▶ _Exercise objective_
Extract, from the listing that follows, each line containing the word "ankle".

▶ _Records to process_

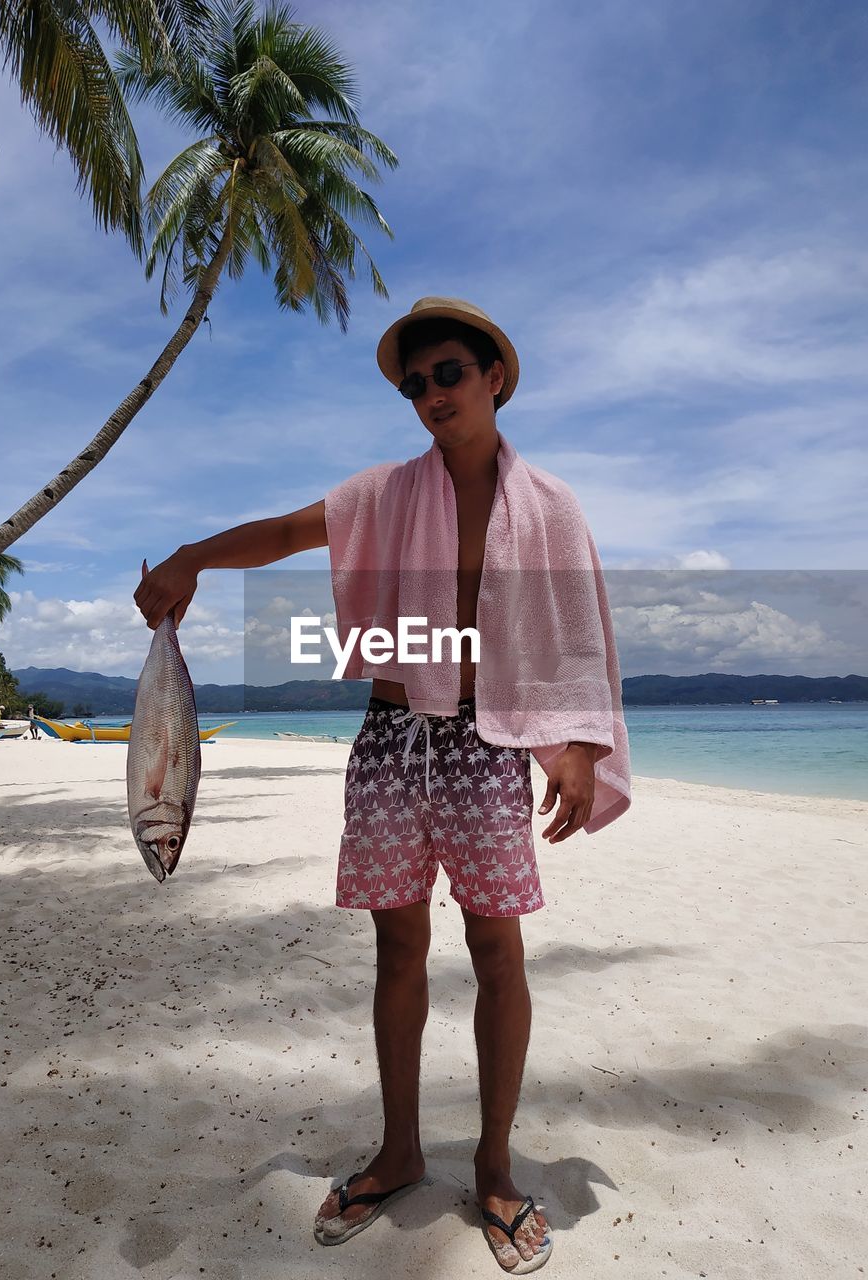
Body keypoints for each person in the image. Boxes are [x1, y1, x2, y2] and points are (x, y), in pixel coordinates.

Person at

...

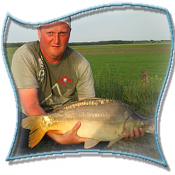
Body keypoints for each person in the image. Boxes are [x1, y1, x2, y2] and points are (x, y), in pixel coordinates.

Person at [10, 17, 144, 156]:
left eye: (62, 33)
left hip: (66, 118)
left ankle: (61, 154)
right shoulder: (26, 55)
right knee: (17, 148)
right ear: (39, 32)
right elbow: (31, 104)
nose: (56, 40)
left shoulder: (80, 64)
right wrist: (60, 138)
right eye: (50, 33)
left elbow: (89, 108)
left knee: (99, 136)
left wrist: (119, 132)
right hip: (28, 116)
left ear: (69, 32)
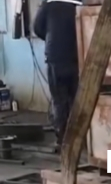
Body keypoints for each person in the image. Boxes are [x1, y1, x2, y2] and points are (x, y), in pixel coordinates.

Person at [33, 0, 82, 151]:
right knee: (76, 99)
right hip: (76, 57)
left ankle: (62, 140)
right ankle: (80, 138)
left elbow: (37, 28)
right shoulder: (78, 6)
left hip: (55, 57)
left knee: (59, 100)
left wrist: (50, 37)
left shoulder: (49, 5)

--

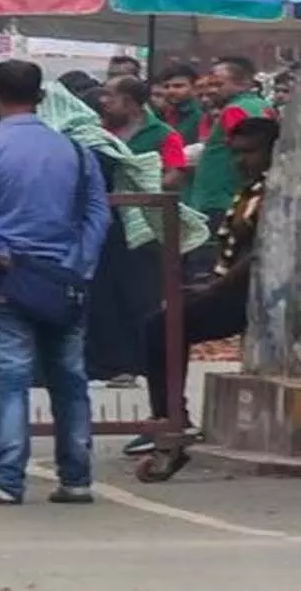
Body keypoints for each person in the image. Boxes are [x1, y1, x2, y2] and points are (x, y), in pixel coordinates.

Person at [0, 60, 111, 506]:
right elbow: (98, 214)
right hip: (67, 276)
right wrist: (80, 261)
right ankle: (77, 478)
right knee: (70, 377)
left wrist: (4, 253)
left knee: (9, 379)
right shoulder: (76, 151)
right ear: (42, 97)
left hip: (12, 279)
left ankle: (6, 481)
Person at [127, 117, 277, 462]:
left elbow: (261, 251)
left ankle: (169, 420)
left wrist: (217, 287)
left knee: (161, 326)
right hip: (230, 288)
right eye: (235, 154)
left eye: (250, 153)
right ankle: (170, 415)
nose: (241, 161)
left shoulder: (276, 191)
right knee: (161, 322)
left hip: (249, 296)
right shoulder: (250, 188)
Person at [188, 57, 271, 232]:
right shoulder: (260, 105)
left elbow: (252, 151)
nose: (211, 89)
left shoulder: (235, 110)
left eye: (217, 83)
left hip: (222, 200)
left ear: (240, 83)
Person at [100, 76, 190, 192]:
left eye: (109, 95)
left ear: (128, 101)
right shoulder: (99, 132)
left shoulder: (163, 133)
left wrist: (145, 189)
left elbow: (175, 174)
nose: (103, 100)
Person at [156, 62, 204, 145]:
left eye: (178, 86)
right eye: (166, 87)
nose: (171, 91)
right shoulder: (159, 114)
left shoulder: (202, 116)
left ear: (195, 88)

▶ _Written answer_
left ankle: (61, 154)
left ankle: (62, 140)
right ankle: (80, 138)
right ankle: (77, 478)
left ankle: (6, 481)
left ankle: (169, 420)
right ankle: (170, 415)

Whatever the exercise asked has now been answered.